Stored data
Content starts

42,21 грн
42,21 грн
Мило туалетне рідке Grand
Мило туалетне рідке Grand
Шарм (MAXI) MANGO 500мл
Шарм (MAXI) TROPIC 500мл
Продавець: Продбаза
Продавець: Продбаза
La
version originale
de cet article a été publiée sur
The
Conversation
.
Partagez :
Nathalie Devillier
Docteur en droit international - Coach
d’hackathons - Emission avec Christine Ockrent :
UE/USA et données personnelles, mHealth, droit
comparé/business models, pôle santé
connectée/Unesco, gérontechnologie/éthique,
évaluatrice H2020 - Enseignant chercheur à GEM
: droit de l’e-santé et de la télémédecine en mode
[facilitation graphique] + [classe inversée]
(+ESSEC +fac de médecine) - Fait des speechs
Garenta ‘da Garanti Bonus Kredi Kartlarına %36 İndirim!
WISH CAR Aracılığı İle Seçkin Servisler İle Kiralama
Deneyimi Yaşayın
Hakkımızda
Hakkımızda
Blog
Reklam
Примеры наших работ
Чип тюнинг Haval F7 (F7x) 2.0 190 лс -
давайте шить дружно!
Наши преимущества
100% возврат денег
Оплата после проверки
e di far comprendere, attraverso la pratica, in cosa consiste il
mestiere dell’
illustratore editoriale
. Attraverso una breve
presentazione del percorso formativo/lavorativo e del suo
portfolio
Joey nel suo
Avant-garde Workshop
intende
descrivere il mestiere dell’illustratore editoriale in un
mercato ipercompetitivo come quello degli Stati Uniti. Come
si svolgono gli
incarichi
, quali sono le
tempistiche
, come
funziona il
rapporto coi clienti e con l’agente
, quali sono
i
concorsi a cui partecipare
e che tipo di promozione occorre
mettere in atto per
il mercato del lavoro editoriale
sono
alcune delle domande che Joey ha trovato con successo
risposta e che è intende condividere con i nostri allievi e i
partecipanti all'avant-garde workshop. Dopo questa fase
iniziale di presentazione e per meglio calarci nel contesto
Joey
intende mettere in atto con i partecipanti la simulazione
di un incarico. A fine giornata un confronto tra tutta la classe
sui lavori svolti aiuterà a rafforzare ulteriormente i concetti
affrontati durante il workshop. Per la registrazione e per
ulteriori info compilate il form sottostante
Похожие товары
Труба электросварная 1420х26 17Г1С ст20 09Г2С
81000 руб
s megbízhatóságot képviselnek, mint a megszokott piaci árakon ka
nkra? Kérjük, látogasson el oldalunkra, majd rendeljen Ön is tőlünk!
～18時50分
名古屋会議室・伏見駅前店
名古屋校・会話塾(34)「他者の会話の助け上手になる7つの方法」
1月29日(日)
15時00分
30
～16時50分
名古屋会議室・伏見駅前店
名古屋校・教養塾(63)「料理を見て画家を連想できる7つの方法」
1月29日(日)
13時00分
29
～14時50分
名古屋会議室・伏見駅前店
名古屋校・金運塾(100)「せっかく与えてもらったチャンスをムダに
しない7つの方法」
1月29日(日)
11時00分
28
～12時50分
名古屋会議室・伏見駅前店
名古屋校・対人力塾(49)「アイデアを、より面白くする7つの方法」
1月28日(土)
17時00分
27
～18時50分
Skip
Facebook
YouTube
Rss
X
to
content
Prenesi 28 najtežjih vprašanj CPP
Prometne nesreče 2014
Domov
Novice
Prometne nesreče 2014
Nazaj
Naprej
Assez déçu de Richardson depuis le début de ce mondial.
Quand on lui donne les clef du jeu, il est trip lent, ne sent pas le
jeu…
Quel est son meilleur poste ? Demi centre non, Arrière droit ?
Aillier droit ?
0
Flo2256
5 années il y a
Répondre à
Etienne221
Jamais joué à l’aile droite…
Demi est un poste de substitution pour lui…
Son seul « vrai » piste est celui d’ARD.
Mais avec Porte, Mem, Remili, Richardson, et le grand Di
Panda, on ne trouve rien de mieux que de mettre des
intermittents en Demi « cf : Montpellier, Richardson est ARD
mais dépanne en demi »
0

Content ends

HOW TO COMPLETE THIS TASK: Please output every line of text in the records above as a JSON list of strings, with one string per line and any blank lines omitted.

SOLUTION TO THE PROBLEM:
[
  "42,21 грн",
  "42,21 грн",
  "Мило туалетне рідке Grand",
  "Мило туалетне рідке Grand",
  "Шарм (MAXI) MANGO 500мл",
  "Шарм (MAXI) TROPIC 500мл",
  "Продавець: Продбаза",
  "Продавець: Продбаза",
  "La",
  "version originale",
  "de cet article a été publiée sur",
  "The",
  "Conversation",
  ".",
  "Partagez :",
  "Nathalie Devillier",
  "Docteur en droit international - Coach",
  "d’hackathons - Emission avec Christine Ockrent :",
  "UE/USA et données personnelles, mHealth, droit",
  "comparé/business models, pôle santé",
  "connectée/Unesco, gérontechnologie/éthique,",
  "évaluatrice H2020 - Enseignant chercheur à GEM",
  ": droit de l’e-santé et de la télémédecine en mode",
  "[facilitation graphique] + [classe inversée]",
  "(+ESSEC +fac de médecine) - Fait des speechs",
  "Garenta ‘da Garanti Bonus Kredi Kartlarına %36 İndirim!",
  "WISH CAR Aracılığı İle Seçkin Servisler İle Kiralama",
  "Deneyimi Yaşayın",
  "Hakkımızda",
  "Hakkımızda",
  "Blog",
  "Reklam",
  "Примеры наших работ",
  "Чип тюнинг Haval F7 (F7x) 2.0 190 лс -",
  "давайте шить дружно!",
  "Наши преимущества",
  "100% возврат денег",
  "Оплата после проверки",
  "e di far comprendere, attraverso la pratica, in cosa consiste il",
  "mestiere dell’",
  "illustratore editoriale",
  ". Attraverso una breve",
  "presentazione del percorso formativo/lavorativo e del suo",
  "portfolio",
  "Joey nel suo",
  "Avant-garde Workshop",
  "intende",
  "descrivere il mestiere dell’illustratore editoriale in un",
  "mercato ipercompetitivo come quello degli Stati Uniti. Come",
  "si svolgono gli",
  "incarichi",
  ", quali sono le",
  "tempistiche",
  ", come",
  "funziona il",
  "rapporto coi clienti e con l’agente",
  ", quali sono",
  "i",
  "concorsi a cui partecipare",
  "e che tipo di promozione occorre",
  "mettere in atto per",
  "il mercato del lavoro editoriale",
  "sono",
  "alcune delle domande che Joey ha trovato con successo",
  "risposta e che è intende condividere con i nostri allievi e i",
  "partecipanti all'avant-garde workshop. Dopo questa fase",
  "iniziale di presentazione e per meglio calarci nel contesto",
  "Joey",
  "intende mettere in atto con i partecipanti la simulazione",
  "di un incarico. A fine giornata un confronto tra tutta la classe",
  "sui lavori svolti aiuterà a rafforzare ulteriormente i concetti",
  "affrontati durante il workshop. Per la registrazione e per",
  "ulteriori info compilate il form sottostante",
  "Похожие товары",
  "Труба электросварная 1420х26 17Г1С ст20 09Г2С",
  "81000 руб",
  "s megbízhatóságot képviselnek, mint a megszokott piaci árakon ka",
  "nkra? Kérjük, látogasson el oldalunkra, majd rendeljen Ön is tőlünk!",
  "～18時50分",
  "名古屋会議室・伏見駅前店",
  "名古屋校・会話塾(34)「他者の会話の助け上手になる7つの方法」",
  "1月29日(日)",
  "15時00分",
  "30",
  "～16時50分",
  "名古屋会議室・伏見駅前店",
  "名古屋校・教養塾(63)「料理を見て画家を連想できる7つの方法」",
  "1月29日(日)",
  "13時00分",
  "29",
  "～14時50分",
  "名古屋会議室・伏見駅前店",
  "名古屋校・金運塾(100)「せっかく与えてもらったチャンスをムダに",
  "しない7つの方法」",
  "1月29日(日)",
  "11時00分",
  "28",
  "～12時50分",
  "名古屋会議室・伏見駅前店",
  "名古屋校・対人力塾(49)「アイデアを、より面白くする7つの方法」",
  "1月28日(土)",
  "17時00分",
  "27",
  "～18時50分",
  "Skip",
  "Facebook",
  "YouTube",
  "Rss",
  "X",
  "to",
  "content",
  "Prenesi 28 najtežjih vprašanj CPP",
  "Prometne nesreče 2014",
  "Domov",
  "Novice",
  "Prometne nesreče 2014",
  "Nazaj",
  "Naprej",
  "Assez déçu de Richardson depuis le début de ce mondial.",
  "Quand on lui donne les clef du jeu, il est trip lent, ne sent pas le",
  "jeu…",
  "Quel est son meilleur poste ? Demi centre non, Arrière droit ?",
  "Aillier droit ?",
  "0",
  "Flo2256",
  "5 années il y a",
  "Répondre à",
  "Etienne221",
  "Jamais joué à l’aile droite…",
  "Demi est un poste de substitution pour lui…",
  "Son seul « vrai » piste est celui d’ARD.",
  "Mais avec Porte, Mem, Remili, Richardson, et le grand Di",
  "Panda, on ne trouve rien de mieux que de mettre des",
  "intermittents en Demi « cf : Montpellier, Richardson est ARD",
  "mais dépanne en demi »",
  "0"
]